Он ухмыльнулся. Альберт гневно посмотрел на него. Однако на Ганса это не произвело должного действия. Когда Альберт впадал в чересчур приказной тон, Ганс считал себя обязанным оборвать его. Он охотно подчинялся, но не терпел оскорбительного тона.
— Глупыми разговорами тут не поможешь, — заявил Манфред с видом старого бухгалтера. — Необходимо прийти к соглашению относительно фактического состояния дела…
Ганс поперхнулся. Родика громко рассмеялась, и только Вольфганг благоговейно повторил:
— Так точно… состояния фактических… дел.
— Ну и что же теперь будет? — спросил Руди.
— Ничего, — ответил Альберт. — Сынок сам натворил, Сынок и расхлебывай. — Альберт равнодушно сплюнул.
Тем временем Друга лихорадочно обдумывал создавшееся положение. Он хорошо знал, что делается дома у Сынка, и горячо сочувствовал ему. С решением Альберта он был абсолютно не согласен.
— Нет, я не могу так, — сказал он наконец. — Вы бы сперва подумали, почему Сынок нам ничего сам не рассказал. — Повернувшись к Гансу, он спросил: — Если бы твоя мать была жива, а твой отец бегал бы к другой, что бы ты сделал?
Подумав немного, Ганс ответил:
— Во всяком случае, не трезвонил бы об этом на всех перекрестках.
— Вот видишь! — подхватил Друга. — И Сынок так поступает. Это же такое дело, от которого тебе стыдно перед самим собой, а еще больше перед другими. Тут уж не побежишь просить помощи. — Друга говорил это совсем не наставительно, а как человек, который сам хочет в чем-то разобраться. И, быть может, поэтому ребята охотно слушали его, даже порой ожидали, что он скажет.
Взглянув на Другу, Родика улыбнулась. Ей нравилось, как он говорил, и она тут же согласилась с ним:
— Правильно Друга сказал! А уж вы тоже герои! Ничего не можете чувствовать.
— Очень даже можем! — сухо заметил Ганс, причем его разноцветные глаза так и сияли. — Скоро мозоли тут насидим — ящики вон какие жесткие! — Ганс не любил долгих обсуждений.
— Если ты такой дурак, что ничего понять не можешь, — проваливай! — сказал Альберт.
— А кто сказал, что я ничего не понимаю? — примирительно проговорил Ганс.
Но Альберт и не рассердился на него. Напротив, благодаря Гансу он смог изменить свое мнение, да так, что это никому не бросилось в глаза.
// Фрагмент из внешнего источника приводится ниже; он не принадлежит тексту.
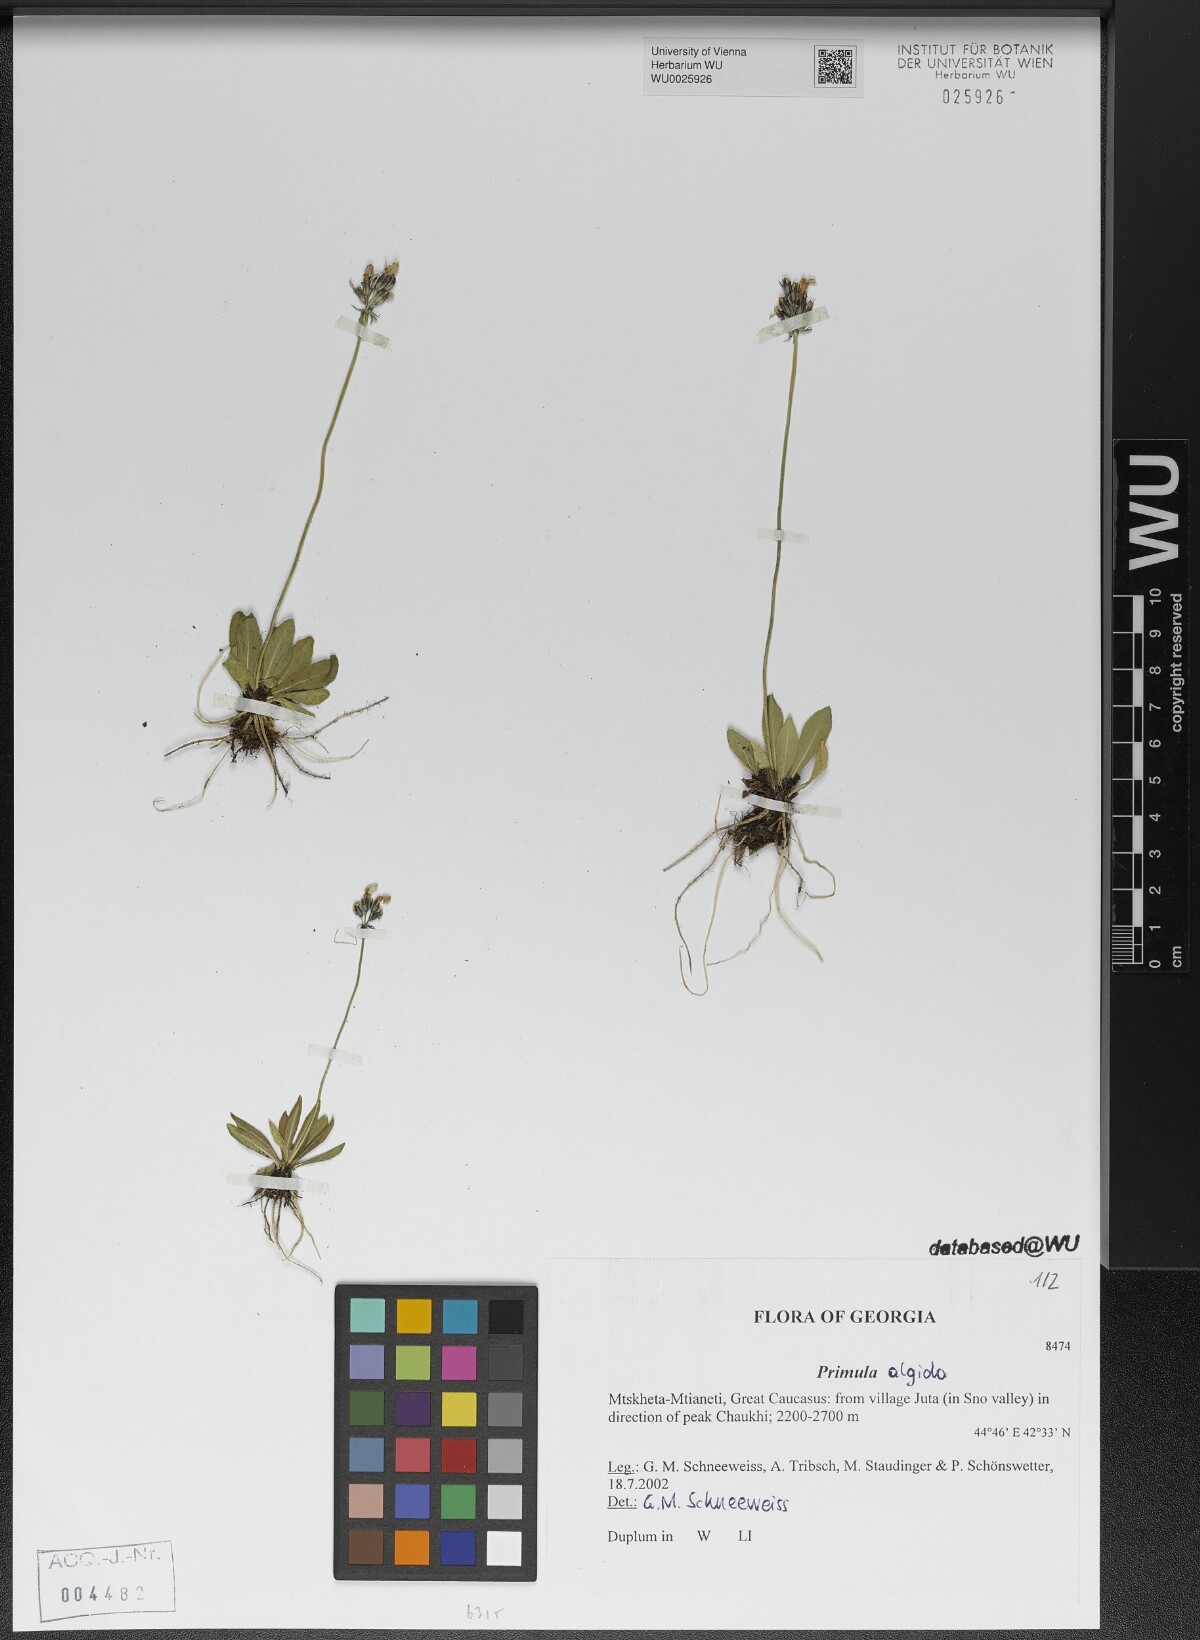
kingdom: Plantae
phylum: Tracheophyta
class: Magnoliopsida
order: Ericales
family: Primulaceae
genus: Primula
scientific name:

Слова Други вполне убедили его, но сразу признаться в этом он боялся: как бы это не повредило его авторитету!
Еще некоторое время ребята обсуждали историю с Сынком и в конце концов пришли к заключению, что Сынок ни в чем не виноват и заслуживает полного оправдания.
— Узнать бы, в каком отделении он сидит, — сказал Длинный с озабоченным выражением лица. — Может, удалось бы его оттуда вытащить? — Длинный говорил вполне серьезно, и хотя слова его прозвучали заносчиво — никто не засмеялся.
Все хорошо знали Длинного и знали также, что он готов освободить Сынка, даже если это невозможно. Ведь Длинный не только внешне был похож на трагического героя — Дон-Кихота, которого знаменитый испанский писатель называл «рыцарем печального образа», у Длинного было такое же храброе сердце.
Разумеется, Длинный не носился за столь великими замыслами, но на доброе дело он всегда был готов. К сожалению, он за все брался не с того конца и этим часто вызывал смех товарищей. Он никогда не спрашивал, на что способен сам и на что способны его друзья, — он высказывал всегда то, что было у него на душе. К тому же Длинный желал добра не всем людям, как Дон-Кихот, а только тем, кто был добр к нему самому.